- Exercise goal -
Extract, word for word, the stretch of the listing below from the line containing "நிறுவனங்களில் முதலீடு" through the line containing "soit des représentations", including both of those lines. Leave the pictures out of your answer.

- Data extract -
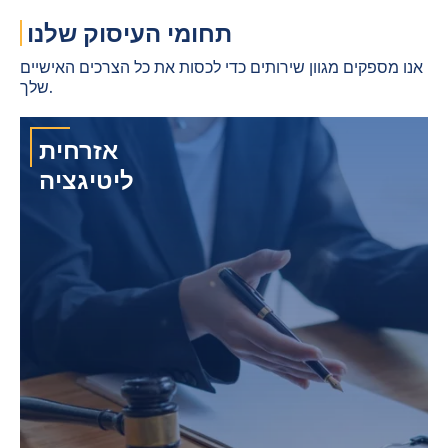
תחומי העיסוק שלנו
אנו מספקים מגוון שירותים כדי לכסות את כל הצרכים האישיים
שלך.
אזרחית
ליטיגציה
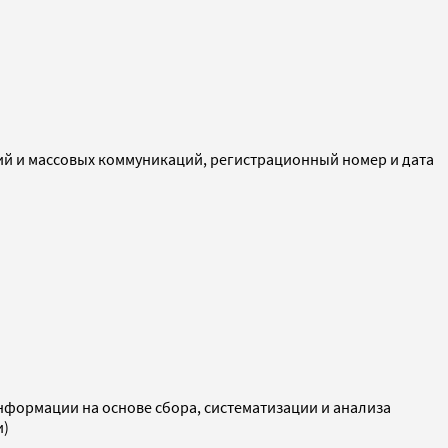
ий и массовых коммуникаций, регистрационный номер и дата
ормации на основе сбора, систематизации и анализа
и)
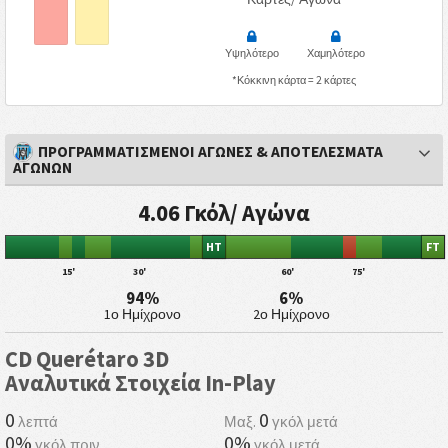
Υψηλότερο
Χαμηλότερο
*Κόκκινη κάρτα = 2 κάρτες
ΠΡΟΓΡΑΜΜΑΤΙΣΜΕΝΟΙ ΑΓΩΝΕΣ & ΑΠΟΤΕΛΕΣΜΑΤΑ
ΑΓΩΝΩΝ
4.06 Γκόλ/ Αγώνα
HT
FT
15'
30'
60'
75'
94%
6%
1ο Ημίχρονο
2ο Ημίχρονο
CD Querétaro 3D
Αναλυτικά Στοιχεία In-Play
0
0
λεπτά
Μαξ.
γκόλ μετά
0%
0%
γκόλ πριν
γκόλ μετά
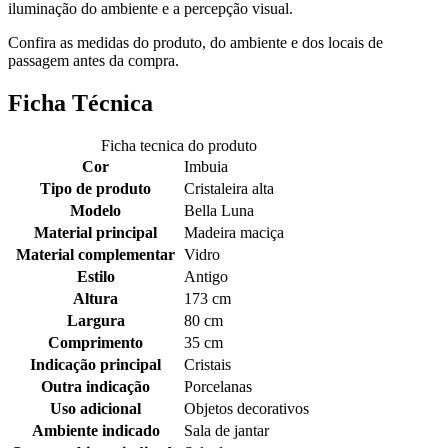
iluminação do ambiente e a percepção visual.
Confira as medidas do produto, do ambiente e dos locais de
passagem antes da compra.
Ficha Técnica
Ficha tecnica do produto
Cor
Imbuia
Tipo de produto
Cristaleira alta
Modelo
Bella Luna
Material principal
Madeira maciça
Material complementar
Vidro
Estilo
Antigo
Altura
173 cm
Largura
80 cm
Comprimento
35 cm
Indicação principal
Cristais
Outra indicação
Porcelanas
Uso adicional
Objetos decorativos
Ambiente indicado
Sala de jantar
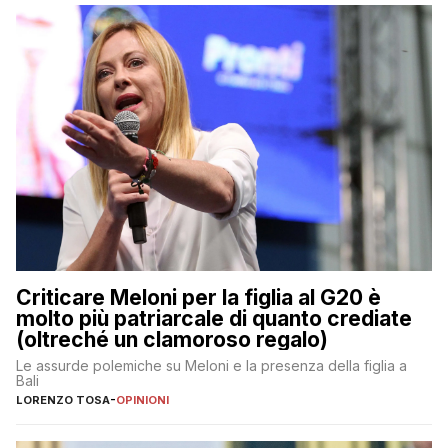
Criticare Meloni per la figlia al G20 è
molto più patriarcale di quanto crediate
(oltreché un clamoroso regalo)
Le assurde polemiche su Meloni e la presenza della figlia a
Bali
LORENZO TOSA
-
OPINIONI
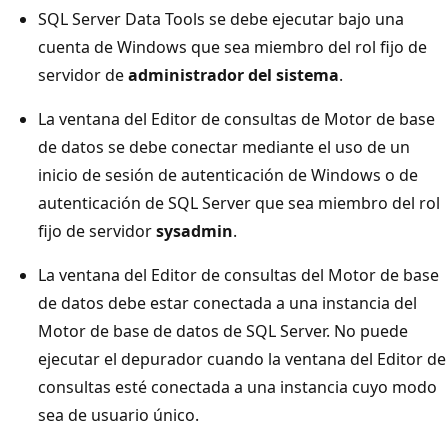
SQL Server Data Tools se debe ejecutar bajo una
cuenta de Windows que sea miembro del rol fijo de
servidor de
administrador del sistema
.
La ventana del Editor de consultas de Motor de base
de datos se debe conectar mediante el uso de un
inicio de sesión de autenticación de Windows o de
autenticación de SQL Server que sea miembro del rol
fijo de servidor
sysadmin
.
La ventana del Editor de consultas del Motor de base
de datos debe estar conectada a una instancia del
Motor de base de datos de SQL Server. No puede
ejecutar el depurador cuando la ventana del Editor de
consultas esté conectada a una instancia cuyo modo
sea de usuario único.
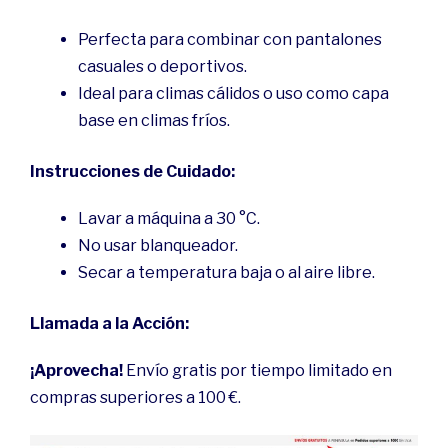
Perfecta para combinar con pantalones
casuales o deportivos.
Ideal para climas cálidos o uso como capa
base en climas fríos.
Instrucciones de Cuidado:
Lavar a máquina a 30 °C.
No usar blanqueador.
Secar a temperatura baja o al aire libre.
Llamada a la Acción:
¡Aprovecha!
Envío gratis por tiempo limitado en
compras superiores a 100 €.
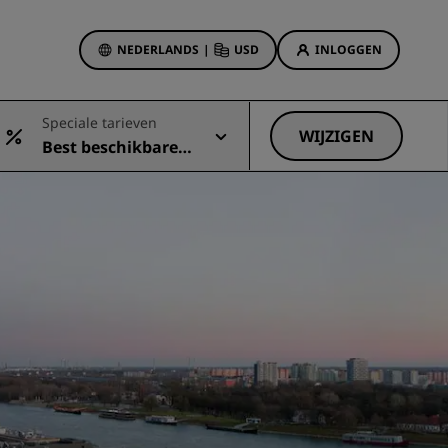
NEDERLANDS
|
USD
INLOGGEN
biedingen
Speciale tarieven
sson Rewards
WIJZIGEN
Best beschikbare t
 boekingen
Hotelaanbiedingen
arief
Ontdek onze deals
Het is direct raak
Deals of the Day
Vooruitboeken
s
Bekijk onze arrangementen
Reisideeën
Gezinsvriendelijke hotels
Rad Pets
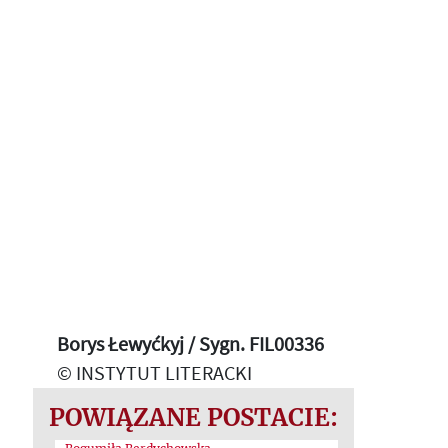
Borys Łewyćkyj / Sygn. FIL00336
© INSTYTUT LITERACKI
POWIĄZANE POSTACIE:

* * *

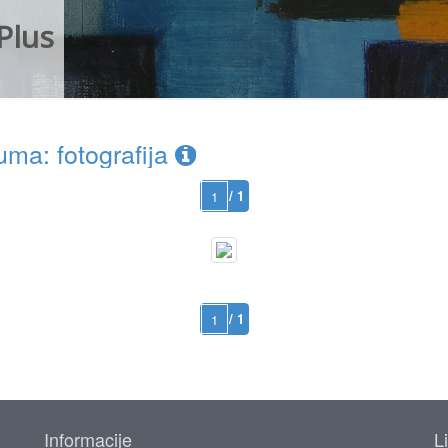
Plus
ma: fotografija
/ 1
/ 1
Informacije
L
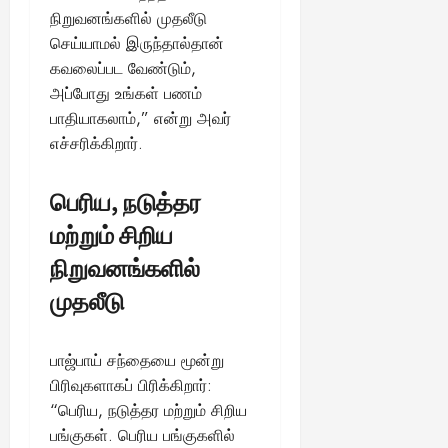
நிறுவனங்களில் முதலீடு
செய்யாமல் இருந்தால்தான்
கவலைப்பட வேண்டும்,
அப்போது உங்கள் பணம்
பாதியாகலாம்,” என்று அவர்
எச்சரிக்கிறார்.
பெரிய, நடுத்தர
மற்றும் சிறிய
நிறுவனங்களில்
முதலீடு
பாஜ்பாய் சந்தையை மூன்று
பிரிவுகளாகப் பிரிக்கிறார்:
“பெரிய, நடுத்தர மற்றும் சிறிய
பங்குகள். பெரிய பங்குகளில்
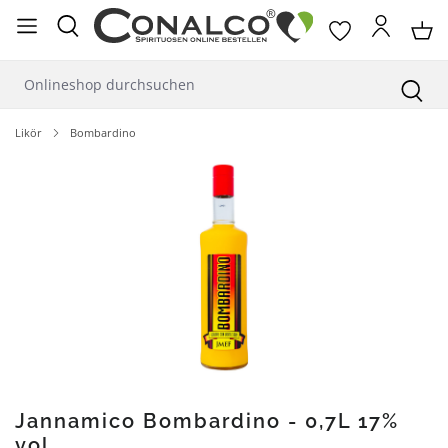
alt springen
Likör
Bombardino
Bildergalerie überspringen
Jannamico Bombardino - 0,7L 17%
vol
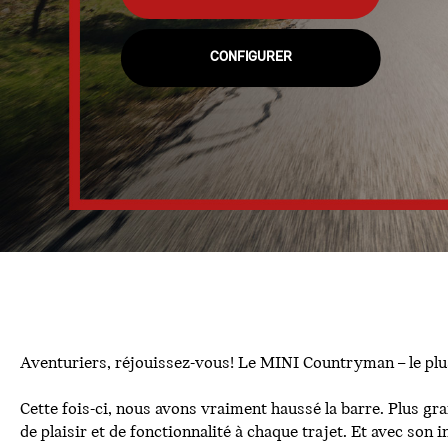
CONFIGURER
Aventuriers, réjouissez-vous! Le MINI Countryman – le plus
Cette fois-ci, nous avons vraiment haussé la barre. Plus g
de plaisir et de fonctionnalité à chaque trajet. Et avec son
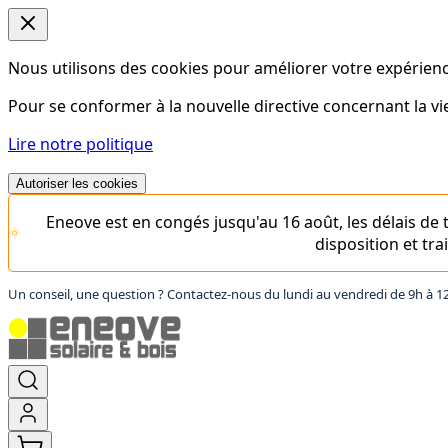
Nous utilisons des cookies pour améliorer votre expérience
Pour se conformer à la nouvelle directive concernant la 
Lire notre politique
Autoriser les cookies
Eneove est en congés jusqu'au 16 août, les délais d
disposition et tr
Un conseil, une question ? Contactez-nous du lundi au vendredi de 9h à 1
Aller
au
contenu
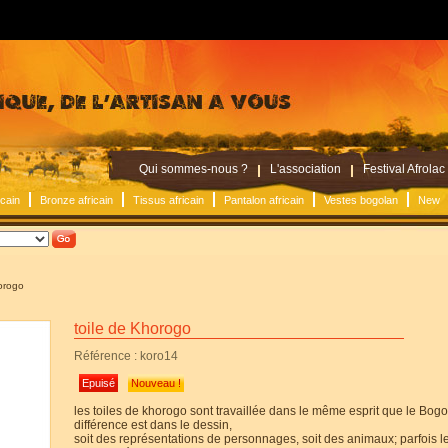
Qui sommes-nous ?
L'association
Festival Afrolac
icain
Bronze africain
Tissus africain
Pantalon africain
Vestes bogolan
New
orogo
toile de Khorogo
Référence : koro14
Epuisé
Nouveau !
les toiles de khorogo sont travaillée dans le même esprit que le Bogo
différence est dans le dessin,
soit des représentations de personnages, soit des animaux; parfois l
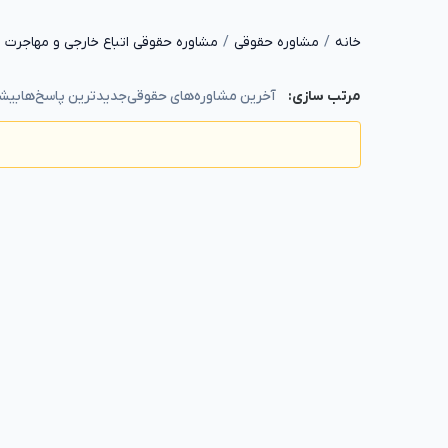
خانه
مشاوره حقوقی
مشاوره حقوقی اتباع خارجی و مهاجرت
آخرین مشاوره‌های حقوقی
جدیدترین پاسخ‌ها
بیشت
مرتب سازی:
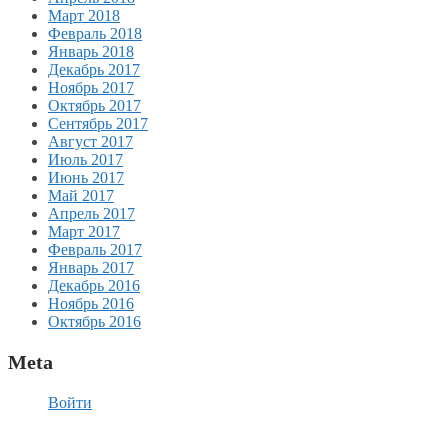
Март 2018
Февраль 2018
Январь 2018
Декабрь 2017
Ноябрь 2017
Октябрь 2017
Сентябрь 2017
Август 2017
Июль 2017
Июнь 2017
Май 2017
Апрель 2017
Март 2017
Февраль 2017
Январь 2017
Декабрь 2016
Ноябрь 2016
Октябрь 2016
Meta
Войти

==

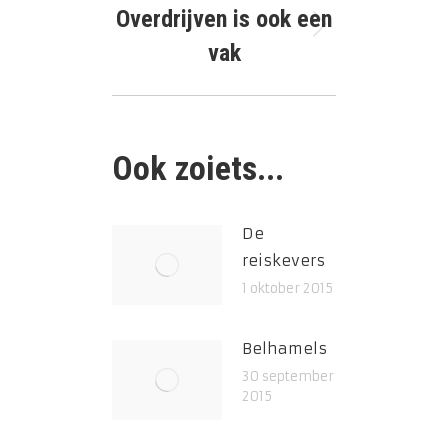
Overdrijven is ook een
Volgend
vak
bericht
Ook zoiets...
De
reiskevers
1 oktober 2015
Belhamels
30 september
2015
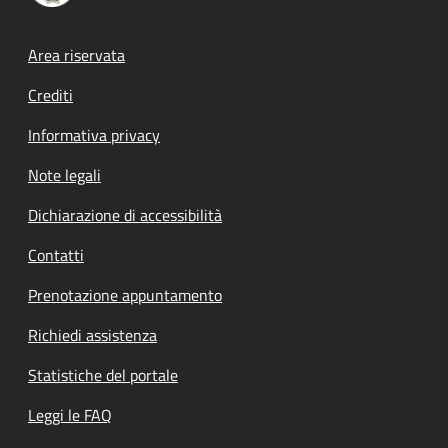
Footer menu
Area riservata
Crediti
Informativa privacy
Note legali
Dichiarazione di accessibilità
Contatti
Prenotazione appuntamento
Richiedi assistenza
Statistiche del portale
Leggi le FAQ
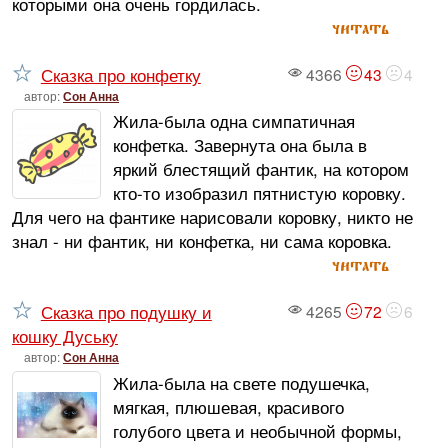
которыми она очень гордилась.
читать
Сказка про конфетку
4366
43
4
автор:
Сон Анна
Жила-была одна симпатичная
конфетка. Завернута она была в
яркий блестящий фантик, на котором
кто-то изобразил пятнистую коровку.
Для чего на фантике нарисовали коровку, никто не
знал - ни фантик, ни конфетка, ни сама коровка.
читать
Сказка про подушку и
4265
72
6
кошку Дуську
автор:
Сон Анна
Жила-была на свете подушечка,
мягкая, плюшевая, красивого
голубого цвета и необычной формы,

- Answer space -
நிறுவனங்களில் முதலீடு
செய்யாமல் இருந்தால்தான்
கவலைப்பட வேண்டும்,
அப்போது உங்கள் பணம்
பாதியாகலாம்,” என்று அவர்
எச்சரிக்கிறார்.
பெரிய, நடுத்தர
மற்றும் சிறிய
நிறுவனங்களில்
முதலீடு
பாஜ்பாய் சந்தையை மூன்று
பிரிவுகளாகப் பிரிக்கிறார்:
“பெரிய, நடுத்தர மற்றும் சிறிய
பங்குகள். பெரிய பங்குகளில்
alt springen
Likör
Bombardino
Bildergalerie überspringen
Jannamico Bombardino - 0,7L 17%
vol
CONFIGURER
Aventuriers, réjouissez-vous! Le MINI Countryman – le plus
Cette fois-ci, nous avons vraiment haussé la barre. Plus g
de plaisir et de fonctionnalité à chaque trajet. Et avec son
Nous utilisons des cookies pour améliorer votre expérience
Pour se conformer à la nouvelle directive concernant la 
Lire notre politique
Autoriser les cookies
Eneove est en congés jusqu'au 16 août, les délais d
disposition et tr
Un conseil, une question ? Contactez-nous du lundi au vendredi de 9h à 1
Aller
au
contenu
Qui sommes-nous ?
L'association
Festival Afrolac
icain
Bronze africain
Tissus africain
Pantalon africain
Vestes bogolan
New
orogo
toile de Khorogo
Référence : koro14
Epuisé
Nouveau !
les toiles de khorogo sont travaillée dans le même esprit que le Bogo
différence est dans le dessin,
soit des représentations de personnages, soit des animaux; parfois l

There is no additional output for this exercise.